Chegini N, Rao C V
Department of Obstetrics and Gynecology, University of Louisvelle School of Medicine, Kentucky 40292.
Endocrinology. 1987 Nov;121(5):1870-8. doi: 10.1210/endo-121-5-1870.
A group of electron-dense granules of 150-300 nm in diameter, with a single limiting membrane, were found adjacent to the nuclei of large (25-50 microns in diameter), but not small (15-22 microns), bovine luteal cells of pregnancy. These granules were quite heterogeneous with respect to size, shape, content, etc. Most granules contained varying amounts of light and dark electron-dense material, and very few contained only light or dark material in their core. These granules occupied 160.4 +/- 7.8 microns3 cytoplasmic volume, which did not significantly decrease until 2 h of incubation without any hormone at 22 or 38 C (P greater than 0.05). Subsequently, however, volume occupancy of these granules decreased to 127.3 +/- 6.4 and 117.6 +/- 8.0 microns3 (P less than 0.05) by 4 and 12 h of incubation, respectively. Incubation of luteal tissue with 10 nM prostaglandin F2 alpha (PGF2 alpha), on the other hand, resulted in a decrease to 124.4 +/- 8.0 microns3 of volume occupancy of granules by 10 min (P less than 0.05). The volume occupancy further decreased to 46.2 +/- 4.8 microns3 by 2 h (P less than 0.01), and then the granules virtually disappeared from luteal cells. While PGF2 alpha decreased volume occupancy of granules similarly at 22 and 38 C, it had no effect at 4 C. PGF2 alpha decreased volume occupancy of granules at 0.01 nM (P less than 0.05), which continued to decrease with increasing PGF2 alpha concentrations, reaching a maximal decrease at 10 nM PGF2 alpha (P less than 0.05). PGE1, hCG, human LH, human PRL, or (Bu)2cAMP had no effect on the granules, suggesting that the PGF2 alpha effect was hormone specific. PGE1 and hCG, which protect corpus luteum from the luteolytic action of PGF2 alpha, could not inhibit degranulation by PGF2 alpha. These results demonstrate that treatment with PGF2 alpha in vitro results in a decrease in volume occupancy of nuclear associated granules in bovine large luteal cells of pregnancy in a time-, temperature-, and concentration-dependent and hormone-specific manner.

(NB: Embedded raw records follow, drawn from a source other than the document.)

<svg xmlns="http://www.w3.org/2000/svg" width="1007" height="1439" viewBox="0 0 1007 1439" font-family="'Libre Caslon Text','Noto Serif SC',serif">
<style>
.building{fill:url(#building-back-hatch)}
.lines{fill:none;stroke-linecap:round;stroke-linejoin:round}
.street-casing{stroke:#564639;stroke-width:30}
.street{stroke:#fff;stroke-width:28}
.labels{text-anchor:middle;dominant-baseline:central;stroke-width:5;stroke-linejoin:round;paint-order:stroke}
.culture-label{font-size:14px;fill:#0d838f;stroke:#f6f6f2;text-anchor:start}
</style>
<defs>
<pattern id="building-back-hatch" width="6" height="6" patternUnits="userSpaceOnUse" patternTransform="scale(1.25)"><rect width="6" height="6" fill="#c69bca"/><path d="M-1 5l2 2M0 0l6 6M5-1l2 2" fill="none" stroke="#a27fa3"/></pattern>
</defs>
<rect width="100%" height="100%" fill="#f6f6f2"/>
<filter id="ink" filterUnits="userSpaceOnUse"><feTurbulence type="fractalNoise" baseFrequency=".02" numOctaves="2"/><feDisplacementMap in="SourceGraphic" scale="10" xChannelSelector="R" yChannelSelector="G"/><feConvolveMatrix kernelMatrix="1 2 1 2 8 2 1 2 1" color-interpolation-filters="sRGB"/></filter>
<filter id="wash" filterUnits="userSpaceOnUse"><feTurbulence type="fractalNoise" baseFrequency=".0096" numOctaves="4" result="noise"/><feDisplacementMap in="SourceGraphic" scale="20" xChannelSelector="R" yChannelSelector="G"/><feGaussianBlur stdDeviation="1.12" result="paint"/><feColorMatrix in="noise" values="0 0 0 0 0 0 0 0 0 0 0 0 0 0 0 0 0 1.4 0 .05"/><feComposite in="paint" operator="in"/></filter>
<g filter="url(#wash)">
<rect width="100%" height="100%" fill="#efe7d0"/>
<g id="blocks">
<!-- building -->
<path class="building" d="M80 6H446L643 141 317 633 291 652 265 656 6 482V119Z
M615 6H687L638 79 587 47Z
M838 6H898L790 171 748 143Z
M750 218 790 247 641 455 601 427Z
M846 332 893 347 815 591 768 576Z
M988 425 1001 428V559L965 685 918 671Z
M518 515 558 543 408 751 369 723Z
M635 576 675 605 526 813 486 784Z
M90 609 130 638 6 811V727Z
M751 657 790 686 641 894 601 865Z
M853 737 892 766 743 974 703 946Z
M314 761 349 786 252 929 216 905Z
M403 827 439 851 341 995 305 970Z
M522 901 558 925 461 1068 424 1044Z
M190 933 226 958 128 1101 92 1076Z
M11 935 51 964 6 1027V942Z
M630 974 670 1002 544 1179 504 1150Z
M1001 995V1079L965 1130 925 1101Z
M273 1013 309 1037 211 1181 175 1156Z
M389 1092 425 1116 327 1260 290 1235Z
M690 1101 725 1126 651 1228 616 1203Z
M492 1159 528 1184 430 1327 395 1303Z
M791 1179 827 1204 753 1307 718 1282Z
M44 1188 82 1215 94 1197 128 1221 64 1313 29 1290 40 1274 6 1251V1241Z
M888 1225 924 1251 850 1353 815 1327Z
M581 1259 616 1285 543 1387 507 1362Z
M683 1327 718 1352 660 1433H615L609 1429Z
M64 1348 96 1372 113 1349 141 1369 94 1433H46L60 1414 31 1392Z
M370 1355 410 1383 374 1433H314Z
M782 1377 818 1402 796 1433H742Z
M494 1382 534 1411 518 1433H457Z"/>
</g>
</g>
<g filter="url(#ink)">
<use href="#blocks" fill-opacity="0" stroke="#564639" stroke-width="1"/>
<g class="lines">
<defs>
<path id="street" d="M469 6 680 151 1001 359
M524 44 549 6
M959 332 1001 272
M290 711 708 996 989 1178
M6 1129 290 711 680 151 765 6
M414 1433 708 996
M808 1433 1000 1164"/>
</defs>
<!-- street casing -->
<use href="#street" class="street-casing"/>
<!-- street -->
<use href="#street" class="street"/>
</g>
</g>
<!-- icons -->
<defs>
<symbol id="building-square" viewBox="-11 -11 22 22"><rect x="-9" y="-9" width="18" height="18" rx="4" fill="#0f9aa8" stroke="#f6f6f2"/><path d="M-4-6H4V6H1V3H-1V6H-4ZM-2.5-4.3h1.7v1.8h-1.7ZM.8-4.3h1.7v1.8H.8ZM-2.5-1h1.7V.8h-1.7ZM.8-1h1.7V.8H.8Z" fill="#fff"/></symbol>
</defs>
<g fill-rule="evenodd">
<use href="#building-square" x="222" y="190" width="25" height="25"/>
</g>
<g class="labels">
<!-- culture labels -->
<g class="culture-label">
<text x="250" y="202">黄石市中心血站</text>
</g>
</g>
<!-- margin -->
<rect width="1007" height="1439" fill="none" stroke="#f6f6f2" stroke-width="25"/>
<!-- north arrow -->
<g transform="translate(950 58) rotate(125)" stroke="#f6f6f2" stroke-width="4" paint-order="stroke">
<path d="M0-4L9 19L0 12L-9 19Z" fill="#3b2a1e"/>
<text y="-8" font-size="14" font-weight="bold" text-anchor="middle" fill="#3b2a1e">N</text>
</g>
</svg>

在妊娠牛的大黄体细胞(直径25 - 50微米)而非小黄体细胞(直径15 - 22微米)的细胞核附近,发现了一组直径为150 - 300纳米的电子致密颗粒,这些颗粒有一层单一的界膜。这些颗粒在大小、形状、内容物等方面差异很大。大多数颗粒含有不同量的浅色和深色电子致密物质,很少有颗粒在其核心仅含有浅色或深色物质。这些颗粒占据的细胞质体积为160.4±7.8立方微米,在22℃或38℃无任何激素孵育2小时之前,该体积没有显著减少(P>0.05)。然而,随后,这些颗粒的体积占有率在孵育4小时和12小时时分别降至127.3±6.4和117.6±8.0立方微米(P<0.05)。另一方面,用10 nM前列腺素F2α(PGF2α)孵育黄体组织,10分钟内颗粒的体积占有率降至124.4±8.0立方微米(P<0.05)。到2小时时,体积占有率进一步降至46.2±4.8立方微米(P<0.01),然后颗粒实际上从黄体细胞中消失。虽然PGF2α在22℃和38℃时对颗粒体积占有率的降低作用相似,但在4℃时无作用。PGF2α在0.01 nM时可降低颗粒的体积占有率(P<0.05),随着PGF2α浓度的增加,其体积占有率持续降低,在10 nM PGF2α时达到最大降低幅度(P<0.05)。前列腺素E1、人绒毛膜促性腺激素、人促黄体生成素、人催乳素或双丁酰环磷腺苷对这些颗粒无影响,这表明PGF2α的作用具有激素特异性。前列腺素E1和人绒毛膜促性腺激素可保护黄体免受PGF2α的溶黄体作用,但不能抑制PGF2α诱导的脱颗粒。这些结果表明,体外使用PGF2α处理会导致妊娠牛大黄体细胞核相关颗粒的体积占有率以时间、温度、浓度依赖性和激素特异性的方式降低。